After grabbing Space City’s attention with their hit “Flava in Ya Ear” featuring Sauce Walka, Rizzoo Rizzoo, and Rodji Diego, the single fused flavors of Texas’ north and south sides together since the days of Screwed Up Click. The infectious single then became the launching pad for success for the Sauce squad, which streamlined collaborations with the likes of K Camp, Migos, and Shy Glizzy.
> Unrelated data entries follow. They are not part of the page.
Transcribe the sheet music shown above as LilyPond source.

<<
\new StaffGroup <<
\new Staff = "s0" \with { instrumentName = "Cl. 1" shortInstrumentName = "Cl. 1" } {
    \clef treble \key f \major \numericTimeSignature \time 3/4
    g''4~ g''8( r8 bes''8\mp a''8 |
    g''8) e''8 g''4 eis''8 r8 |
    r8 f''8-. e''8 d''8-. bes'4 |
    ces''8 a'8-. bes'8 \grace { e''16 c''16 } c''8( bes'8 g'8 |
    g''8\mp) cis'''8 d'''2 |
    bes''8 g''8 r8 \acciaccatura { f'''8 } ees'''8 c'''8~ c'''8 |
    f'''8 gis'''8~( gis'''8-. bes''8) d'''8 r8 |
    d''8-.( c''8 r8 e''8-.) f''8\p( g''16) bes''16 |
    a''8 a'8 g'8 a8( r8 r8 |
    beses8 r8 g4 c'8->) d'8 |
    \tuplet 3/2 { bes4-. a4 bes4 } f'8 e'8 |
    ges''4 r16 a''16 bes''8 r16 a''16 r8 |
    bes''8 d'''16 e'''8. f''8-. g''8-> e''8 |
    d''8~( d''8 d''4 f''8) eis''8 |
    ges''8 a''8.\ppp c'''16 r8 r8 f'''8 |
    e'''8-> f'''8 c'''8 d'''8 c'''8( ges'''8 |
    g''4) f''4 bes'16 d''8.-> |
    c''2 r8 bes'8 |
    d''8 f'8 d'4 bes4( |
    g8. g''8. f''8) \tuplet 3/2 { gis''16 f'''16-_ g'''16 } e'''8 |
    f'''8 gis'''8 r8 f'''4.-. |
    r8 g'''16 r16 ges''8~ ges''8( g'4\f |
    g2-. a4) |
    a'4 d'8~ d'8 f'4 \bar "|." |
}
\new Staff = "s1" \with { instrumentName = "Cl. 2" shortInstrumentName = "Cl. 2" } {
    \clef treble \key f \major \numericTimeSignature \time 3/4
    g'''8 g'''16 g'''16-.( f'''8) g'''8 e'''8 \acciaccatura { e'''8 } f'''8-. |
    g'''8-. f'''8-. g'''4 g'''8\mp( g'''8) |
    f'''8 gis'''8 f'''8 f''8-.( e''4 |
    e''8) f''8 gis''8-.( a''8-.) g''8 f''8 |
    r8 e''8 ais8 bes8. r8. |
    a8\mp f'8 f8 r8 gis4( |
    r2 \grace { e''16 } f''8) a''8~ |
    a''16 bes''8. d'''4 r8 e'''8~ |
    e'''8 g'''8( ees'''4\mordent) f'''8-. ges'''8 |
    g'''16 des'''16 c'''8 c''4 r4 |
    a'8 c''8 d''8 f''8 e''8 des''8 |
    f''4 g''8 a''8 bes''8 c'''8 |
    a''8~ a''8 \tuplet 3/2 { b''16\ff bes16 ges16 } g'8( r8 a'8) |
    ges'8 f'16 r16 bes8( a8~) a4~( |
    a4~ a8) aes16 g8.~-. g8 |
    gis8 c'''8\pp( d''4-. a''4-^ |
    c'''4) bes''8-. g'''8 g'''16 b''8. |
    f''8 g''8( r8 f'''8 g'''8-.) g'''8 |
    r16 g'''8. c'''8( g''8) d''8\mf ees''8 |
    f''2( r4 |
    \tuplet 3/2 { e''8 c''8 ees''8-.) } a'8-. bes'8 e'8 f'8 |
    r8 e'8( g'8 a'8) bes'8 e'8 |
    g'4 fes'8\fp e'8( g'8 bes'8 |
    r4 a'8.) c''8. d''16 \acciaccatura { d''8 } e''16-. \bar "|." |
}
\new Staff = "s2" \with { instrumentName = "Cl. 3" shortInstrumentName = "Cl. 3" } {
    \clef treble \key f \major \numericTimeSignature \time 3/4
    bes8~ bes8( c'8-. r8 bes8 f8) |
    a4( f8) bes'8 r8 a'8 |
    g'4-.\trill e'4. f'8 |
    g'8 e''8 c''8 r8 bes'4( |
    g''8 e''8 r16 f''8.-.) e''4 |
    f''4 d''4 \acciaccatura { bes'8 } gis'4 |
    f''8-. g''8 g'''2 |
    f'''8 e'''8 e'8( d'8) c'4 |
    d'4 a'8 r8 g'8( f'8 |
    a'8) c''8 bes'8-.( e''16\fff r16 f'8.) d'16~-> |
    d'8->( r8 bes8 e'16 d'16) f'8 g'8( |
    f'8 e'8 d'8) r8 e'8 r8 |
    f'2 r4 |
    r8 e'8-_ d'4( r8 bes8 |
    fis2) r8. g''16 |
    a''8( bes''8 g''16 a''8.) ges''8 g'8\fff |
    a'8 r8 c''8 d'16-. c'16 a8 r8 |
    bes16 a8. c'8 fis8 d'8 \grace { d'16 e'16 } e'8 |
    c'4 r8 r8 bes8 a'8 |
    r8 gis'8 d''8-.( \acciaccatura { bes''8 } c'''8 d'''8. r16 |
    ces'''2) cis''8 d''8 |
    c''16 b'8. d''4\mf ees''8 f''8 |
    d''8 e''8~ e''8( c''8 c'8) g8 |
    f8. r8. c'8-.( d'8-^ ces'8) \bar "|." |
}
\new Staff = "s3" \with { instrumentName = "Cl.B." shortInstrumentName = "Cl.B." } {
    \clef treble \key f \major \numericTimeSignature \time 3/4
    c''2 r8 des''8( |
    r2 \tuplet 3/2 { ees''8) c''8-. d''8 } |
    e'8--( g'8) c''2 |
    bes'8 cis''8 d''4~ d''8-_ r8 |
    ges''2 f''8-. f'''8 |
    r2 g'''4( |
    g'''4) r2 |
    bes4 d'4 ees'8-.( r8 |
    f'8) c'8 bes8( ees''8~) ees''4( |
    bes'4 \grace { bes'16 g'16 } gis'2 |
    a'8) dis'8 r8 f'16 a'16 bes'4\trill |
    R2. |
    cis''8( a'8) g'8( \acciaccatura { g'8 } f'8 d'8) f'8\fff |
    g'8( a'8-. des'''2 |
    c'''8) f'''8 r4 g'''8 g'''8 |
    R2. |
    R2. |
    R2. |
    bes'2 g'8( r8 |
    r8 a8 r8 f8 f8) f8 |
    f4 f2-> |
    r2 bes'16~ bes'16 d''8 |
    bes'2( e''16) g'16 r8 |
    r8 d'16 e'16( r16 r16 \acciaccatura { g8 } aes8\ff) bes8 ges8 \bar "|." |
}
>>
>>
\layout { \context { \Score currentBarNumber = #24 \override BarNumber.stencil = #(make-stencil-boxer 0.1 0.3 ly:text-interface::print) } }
The team starts with the Sauce generals, Sauce Walka and Sancho Saucy, who comprise the Sauce Twinz. Next up is Sosamann, the Ying to the Twinz’ Yang, so to speak. Their most intense member, Rizzoo Rizzoo, is the go-to guy for hook duty. Rodji Diego delivers trap-friendly bars like on his song, “Bless,” where he raps: “Lord bless all the holy trappers/Rodji Rodji, I’m your favorite rapper/ Then they checked a n***a resume and I became a n***a’s favorite trapper.” Lastly, 5th Ward JP (a.k.a. “Sauce Bieber”) serenades the ladies while still maintaining a hard demeanor.
Despite their relationship with Drake, who promised the crew a feature on their hit, “2 Legitted 2 Quitted” but failed to collaborate and book them for Houston Appreciation Weekend, went sour, the Twinz keep “Saucetonians” entertained with their loud and boastful approach to music. The slow-tempo, Southern jams about slabs and drank are now more upbeat trap tunes that flaunt the opulent way of living, reminiscent of Migos.
The Sauce Factory sticks to their own script, though, by incorporating their Texan roots. Their debut mixtape, In Sauce We Trust, served as the genesis of the Sauce religion and upped their social media Standom. Here, VIBE heads to Splashtown to chat with Houston’s Next Big Things.—Gregory Harris
VIBE: The transcending Sauce movement has changed the perception of Houston. Did you imagine your following would become as big as it is now?
Sauce Walka: Absolutely, it was our desire. It was meant to be a spiritual and mental awakening for people to have a different observation of living in Houston, especially how people are living out of the ghetto. It shows that young black men from the hood can still have personalities and still enjoy life. It’s not about promoting violence—it’s a whole lifestyle of happiness and freedom. This is the core design of the sauce, so it was only right for us to think of it to become this big.
The city of Houston has yet to see something as big as this since the surge of Paul Wall, Slim Thug, and Mike Jones. How important is it to carry the legacy of H-Town in a different way then before?
Sauce Walka: That’s one of the main things we take into consideration. We were Houstonians before being artists, stars representing our city. It was personal when Houston went on its rise and when the city was on its downfall. For us, it was important to have a movement that could pick the city back up as a collective rather than one artist. Houston has always been known for having powerhouses, just like a dynasty in sports. Everything that ever came out of Houston had meaning to it. That’s why it lasted so long. We’re just trying to do the same with the Sauce Movement.
Sosamann: I feel the same way. We are the new faces of Houston. Just like The Screwed Up Click and Swisha House, we’re the ones representing Houston now. We renamed the whole city to “Splashtown.” Everybody love what we doing and it’s great to see that. Normally, people from Houston don’t rock with you until you make it somewhere else, but we’re so popular in the city that people are telling us to reach out to the rest of the country to spread the movement.